Records for this exercise START

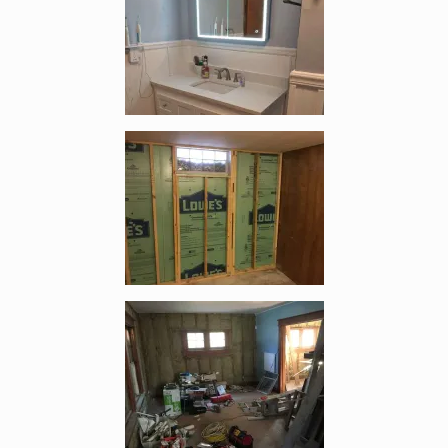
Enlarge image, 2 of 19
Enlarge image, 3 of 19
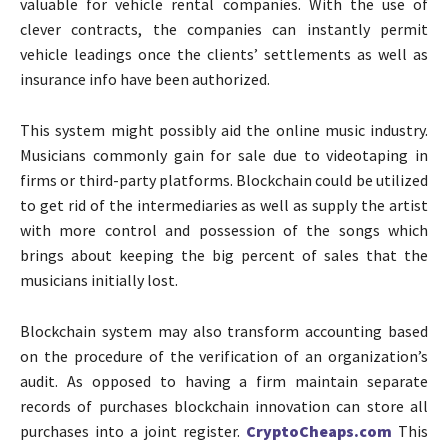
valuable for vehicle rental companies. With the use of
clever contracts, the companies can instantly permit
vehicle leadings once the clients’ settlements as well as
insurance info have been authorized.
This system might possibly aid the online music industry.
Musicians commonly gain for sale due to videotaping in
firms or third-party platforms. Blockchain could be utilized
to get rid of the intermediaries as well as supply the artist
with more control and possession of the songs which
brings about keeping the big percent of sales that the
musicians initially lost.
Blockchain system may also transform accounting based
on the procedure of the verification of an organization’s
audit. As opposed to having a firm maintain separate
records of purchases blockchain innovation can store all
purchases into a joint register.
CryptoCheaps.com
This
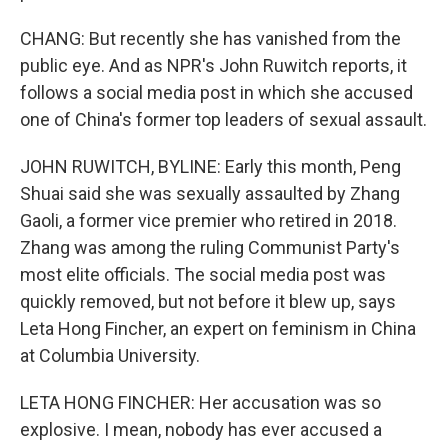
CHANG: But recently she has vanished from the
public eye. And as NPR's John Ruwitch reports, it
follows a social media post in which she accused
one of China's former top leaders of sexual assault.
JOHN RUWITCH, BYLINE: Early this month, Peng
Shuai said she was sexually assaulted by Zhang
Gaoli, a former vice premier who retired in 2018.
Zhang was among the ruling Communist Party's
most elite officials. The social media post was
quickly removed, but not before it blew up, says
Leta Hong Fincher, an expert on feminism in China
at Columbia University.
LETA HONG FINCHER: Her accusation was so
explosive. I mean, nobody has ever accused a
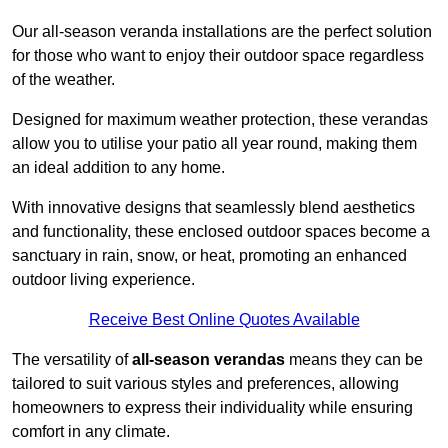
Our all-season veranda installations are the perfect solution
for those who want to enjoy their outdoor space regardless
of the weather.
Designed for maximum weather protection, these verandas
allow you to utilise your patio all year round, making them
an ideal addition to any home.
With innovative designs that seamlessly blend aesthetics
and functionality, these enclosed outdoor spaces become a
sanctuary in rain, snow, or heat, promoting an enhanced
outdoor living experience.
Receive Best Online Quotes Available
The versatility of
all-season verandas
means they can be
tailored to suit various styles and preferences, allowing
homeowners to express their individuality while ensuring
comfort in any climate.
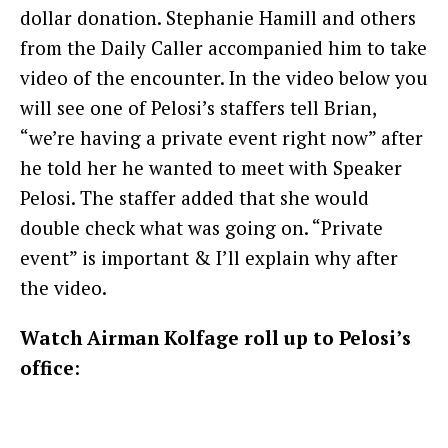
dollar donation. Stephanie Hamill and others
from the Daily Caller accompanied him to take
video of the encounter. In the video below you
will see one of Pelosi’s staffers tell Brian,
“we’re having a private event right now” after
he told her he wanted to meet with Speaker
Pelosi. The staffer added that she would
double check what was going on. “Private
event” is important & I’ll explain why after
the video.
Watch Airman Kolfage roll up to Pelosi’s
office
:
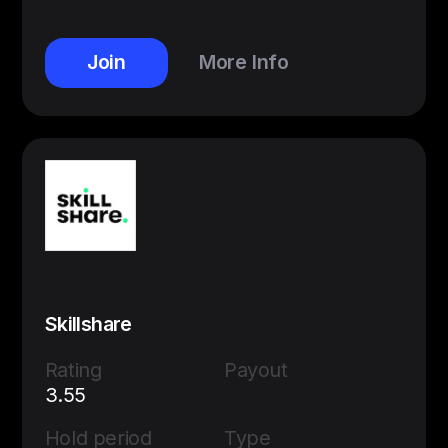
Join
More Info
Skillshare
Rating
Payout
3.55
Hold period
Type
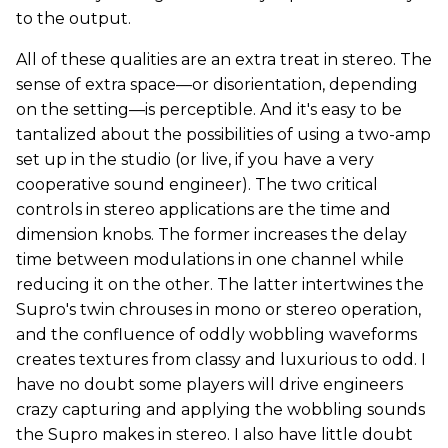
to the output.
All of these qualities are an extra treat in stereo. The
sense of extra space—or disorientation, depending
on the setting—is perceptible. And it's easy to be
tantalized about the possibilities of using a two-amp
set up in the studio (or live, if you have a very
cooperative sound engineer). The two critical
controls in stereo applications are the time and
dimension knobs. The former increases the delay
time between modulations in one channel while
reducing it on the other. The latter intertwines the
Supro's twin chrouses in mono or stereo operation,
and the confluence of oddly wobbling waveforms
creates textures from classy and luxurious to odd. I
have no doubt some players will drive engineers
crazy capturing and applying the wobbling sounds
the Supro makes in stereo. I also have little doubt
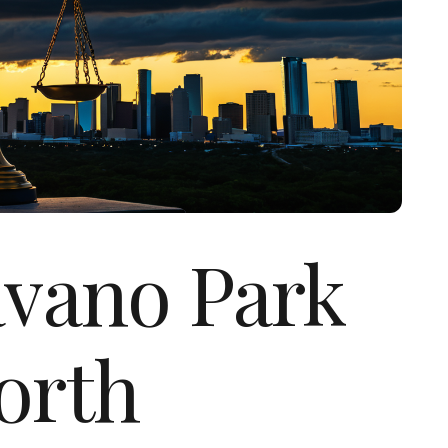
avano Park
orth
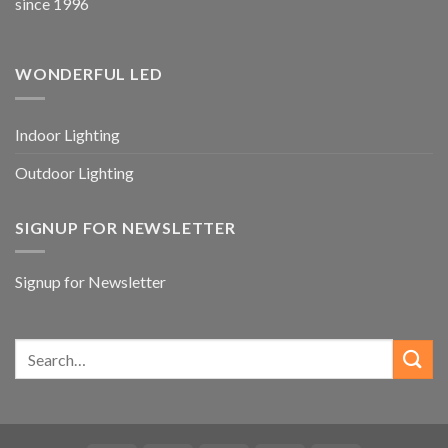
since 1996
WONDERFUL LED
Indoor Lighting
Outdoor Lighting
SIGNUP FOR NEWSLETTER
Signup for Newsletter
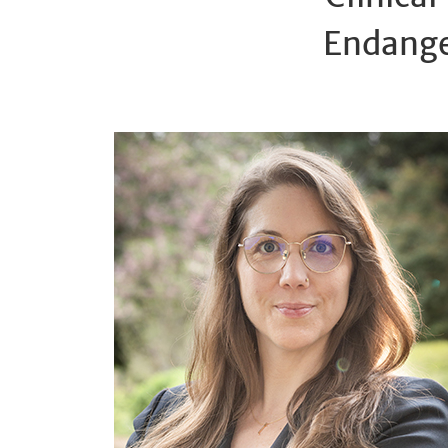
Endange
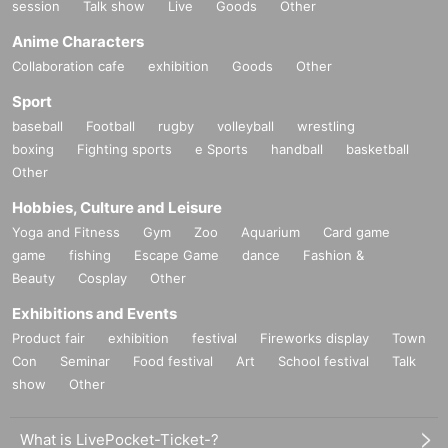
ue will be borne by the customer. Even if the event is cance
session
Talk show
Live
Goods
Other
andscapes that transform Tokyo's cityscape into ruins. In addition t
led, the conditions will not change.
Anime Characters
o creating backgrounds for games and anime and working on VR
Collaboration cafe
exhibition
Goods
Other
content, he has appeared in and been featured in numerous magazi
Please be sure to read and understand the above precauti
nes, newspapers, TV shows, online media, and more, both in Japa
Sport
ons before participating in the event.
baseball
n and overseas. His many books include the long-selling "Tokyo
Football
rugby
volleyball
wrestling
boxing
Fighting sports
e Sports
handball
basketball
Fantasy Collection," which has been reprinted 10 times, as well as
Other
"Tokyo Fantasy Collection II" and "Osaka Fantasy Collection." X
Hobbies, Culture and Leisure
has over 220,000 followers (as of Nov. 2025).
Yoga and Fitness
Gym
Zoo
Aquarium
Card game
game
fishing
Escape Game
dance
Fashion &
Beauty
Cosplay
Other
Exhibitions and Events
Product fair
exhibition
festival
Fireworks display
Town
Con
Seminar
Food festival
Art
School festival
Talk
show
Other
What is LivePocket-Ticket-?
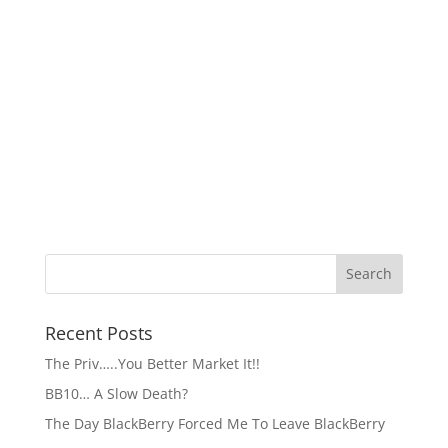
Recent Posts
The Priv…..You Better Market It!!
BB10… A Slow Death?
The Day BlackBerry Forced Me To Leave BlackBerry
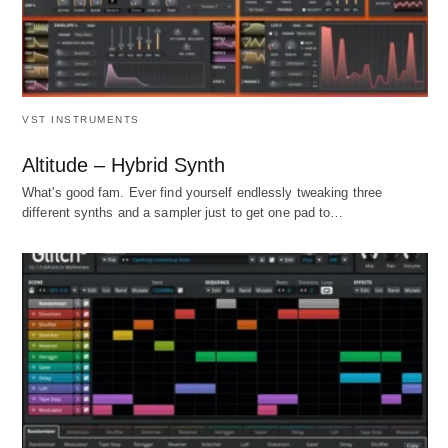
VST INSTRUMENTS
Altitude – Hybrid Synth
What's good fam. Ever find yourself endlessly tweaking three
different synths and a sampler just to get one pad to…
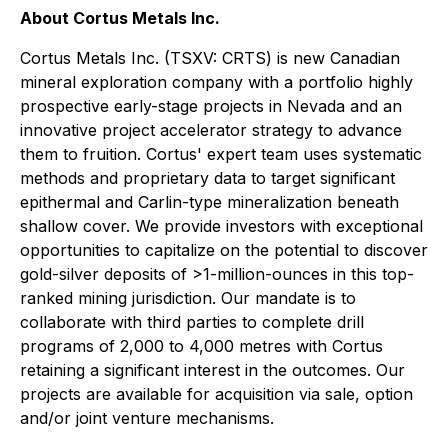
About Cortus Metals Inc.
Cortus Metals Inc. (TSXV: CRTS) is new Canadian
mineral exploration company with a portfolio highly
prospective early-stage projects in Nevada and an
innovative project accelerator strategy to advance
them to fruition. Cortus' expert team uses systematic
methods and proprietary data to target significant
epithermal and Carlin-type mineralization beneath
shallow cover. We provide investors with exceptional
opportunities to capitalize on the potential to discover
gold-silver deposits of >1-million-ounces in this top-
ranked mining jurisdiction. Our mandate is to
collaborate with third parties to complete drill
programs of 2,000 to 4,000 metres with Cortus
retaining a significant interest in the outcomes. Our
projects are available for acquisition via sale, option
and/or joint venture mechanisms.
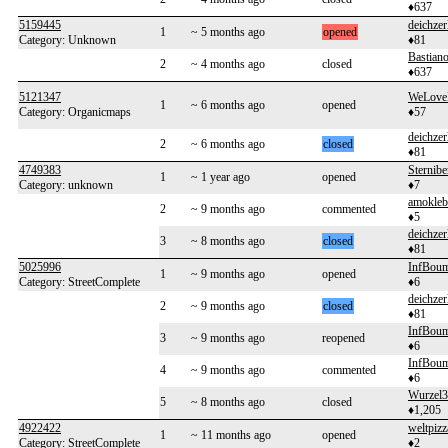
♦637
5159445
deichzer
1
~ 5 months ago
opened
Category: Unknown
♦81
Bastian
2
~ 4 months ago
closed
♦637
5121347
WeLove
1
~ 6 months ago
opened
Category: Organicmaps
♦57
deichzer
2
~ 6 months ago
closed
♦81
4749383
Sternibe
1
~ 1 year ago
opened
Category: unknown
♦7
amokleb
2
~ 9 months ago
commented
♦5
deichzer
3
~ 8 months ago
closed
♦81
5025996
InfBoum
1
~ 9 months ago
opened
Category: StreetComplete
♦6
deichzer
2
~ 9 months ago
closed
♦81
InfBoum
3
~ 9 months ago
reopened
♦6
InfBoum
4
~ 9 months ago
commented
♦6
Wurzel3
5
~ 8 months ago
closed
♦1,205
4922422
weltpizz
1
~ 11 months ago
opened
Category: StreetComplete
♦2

Records for this exercise END

◆ What needs to be done: Could you edit the material above so that every "commented" becomes "replied", with everything else left unchanged? Leave the pictures out of your answer.

◆ Answer to this exercise:
Enlarge image, 2 of 19
Enlarge image, 3 of 19
valuable for vehicle rental companies. With the use of
clever contracts, the companies can instantly permit
vehicle leadings once the clients’ settlements as well as
insurance info have been authorized.
This system might possibly aid the online music industry.
Musicians commonly gain for sale due to videotaping in
firms or third-party platforms. Blockchain could be utilized
to get rid of the intermediaries as well as supply the artist
with more control and possession of the songs which
brings about keeping the big percent of sales that the
musicians initially lost.
Blockchain system may also transform accounting based
on the procedure of the verification of an organization’s
audit. As opposed to having a firm maintain separate
records of purchases blockchain innovation can store all
purchases into a joint register.
CryptoCheaps.com
This
CHANG: But recently she has vanished from the
public eye. And as NPR's John Ruwitch reports, it
follows a social media post in which she accused
one of China's former top leaders of sexual assault.
JOHN RUWITCH, BYLINE: Early this month, Peng
Shuai said she was sexually assaulted by Zhang
Gaoli, a former vice premier who retired in 2018.
Zhang was among the ruling Communist Party's
most elite officials. The social media post was
quickly removed, but not before it blew up, says
Leta Hong Fincher, an expert on feminism in China
at Columbia University.
LETA HONG FINCHER: Her accusation was so
explosive. I mean, nobody has ever accused a
Our all-season veranda installations are the perfect solution
for those who want to enjoy their outdoor space regardless
of the weather.
Designed for maximum weather protection, these verandas
allow you to utilise your patio all year round, making them
an ideal addition to any home.
With innovative designs that seamlessly blend aesthetics
and functionality, these enclosed outdoor spaces become a
sanctuary in rain, snow, or heat, promoting an enhanced
outdoor living experience.
Receive Best Online Quotes Available
The versatility of
all-season verandas
means they can be
tailored to suit various styles and preferences, allowing
homeowners to express their individuality while ensuring
comfort in any climate.
dollar donation. Stephanie Hamill and others
from the Daily Caller accompanied him to take
video of the encounter. In the video below you
will see one of Pelosi’s staffers tell Brian,
“we’re having a private event right now” after
he told her he wanted to meet with Speaker
Pelosi. The staffer added that she would
double check what was going on. “Private
event” is important & I’ll explain why after
the video.
Watch Airman Kolfage roll up to Pelosi’s
office
:
Join
More Info
Skillshare
Rating
Payout
3.55
Hold period
Type
to the output.
All of these qualities are an extra treat in stereo. The
sense of extra space—or disorientation, depending
on the setting—is perceptible. And it's easy to be
tantalized about the possibilities of using a two-amp
set up in the studio (or live, if you have a very
cooperative sound engineer). The two critical
controls in stereo applications are the time and
dimension knobs. The former increases the delay
time between modulations in one channel while
reducing it on the other. The latter intertwines the
Supro's twin chrouses in mono or stereo operation,
and the confluence of oddly wobbling waveforms
creates textures from classy and luxurious to odd. I
have no doubt some players will drive engineers
crazy capturing and applying the wobbling sounds
the Supro makes in stereo. I also have little doubt
avano Park
orth
since 1996
WONDERFUL LED
Indoor Lighting
Outdoor Lighting
SIGNUP FOR NEWSLETTER
Signup for Newsletter
Endange
ue will be borne by the customer. Even if the event is cance
session
Talk show
Live
Goods
Other
andscapes that transform Tokyo's cityscape into ruins. In addition t
led, the conditions will not change.
Anime Characters
o creating backgrounds for games and anime and working on VR
Collaboration cafe
exhibition
Goods
Other
content, he has appeared in and been featured in numerous magazi
Please be sure to read and understand the above precauti
nes, newspapers, TV shows, online media, and more, both in Japa
Sport
ons before participating in the event.
baseball
n and overseas. His many books include the long-selling "Tokyo
Football
rugby
volleyball
wrestling
boxing
Fighting sports
e Sports
handball
basketball
Fantasy Collection," which has been reprinted 10 times, as well as
Other
"Tokyo Fantasy Collection II" and "Osaka Fantasy Collection." X
Hobbies, Culture and Leisure
has over 220,000 followers (as of Nov. 2025).
Yoga and Fitness
Gym
Zoo
Aquarium
Card game
game
fishing
Escape Game
dance
Fashion &
Beauty
Cosplay
Other
Exhibitions and Events
Product fair
exhibition
festival
Fireworks display
Town
Con
Seminar
Food festival
Art
School festival
Talk
show
Other
What is LivePocket-Ticket-?
Recent Posts
The Priv…..You Better Market It!!
BB10… A Slow Death?
The Day BlackBerry Forced Me To Leave BlackBerry
VST INSTRUMENTS
Altitude – Hybrid Synth
What's good fam. Ever find yourself endlessly tweaking three
different synths and a sampler just to get one pad to…
About Cortus Metals Inc.
Cortus Metals Inc. (TSXV: CRTS) is new Canadian
mineral exploration company with a portfolio highly
prospective early-stage projects in Nevada and an
innovative project accelerator strategy to advance
them to fruition. Cortus' expert team uses systematic
methods and proprietary data to target significant
epithermal and Carlin-type mineralization beneath
shallow cover. We provide investors with exceptional
opportunities to capitalize on the potential to discover
gold-silver deposits of >1-million-ounces in this top-
ranked mining jurisdiction. Our mandate is to
collaborate with third parties to complete drill
programs of 2,000 to 4,000 metres with Cortus
retaining a significant interest in the outcomes. Our
projects are available for acquisition via sale, option
and/or joint venture mechanisms.
♦637
5159445
deichzer
1
~ 5 months ago
opened
Category: Unknown
♦81
Bastian
2
~ 4 months ago
closed
♦637
5121347
WeLove
1
~ 6 months ago
opened
Category: Organicmaps
♦57
deichzer
2
~ 6 months ago
closed
♦81
4749383
Sternibe
1
~ 1 year ago
opened
Category: unknown
♦7
amokleb
2
~ 9 months ago
replied
♦5
deichzer
3
~ 8 months ago
closed
♦81
5025996
InfBoum
1
~ 9 months ago
opened
Category: StreetComplete
♦6
deichzer
2
~ 9 months ago
closed
♦81
InfBoum
3
~ 9 months ago
reopened
♦6
InfBoum
4
~ 9 months ago
replied
♦6
Wurzel3
5
~ 8 months ago
closed
♦1,205
4922422
weltpizz
1
~ 11 months ago
opened
Category: StreetComplete
♦2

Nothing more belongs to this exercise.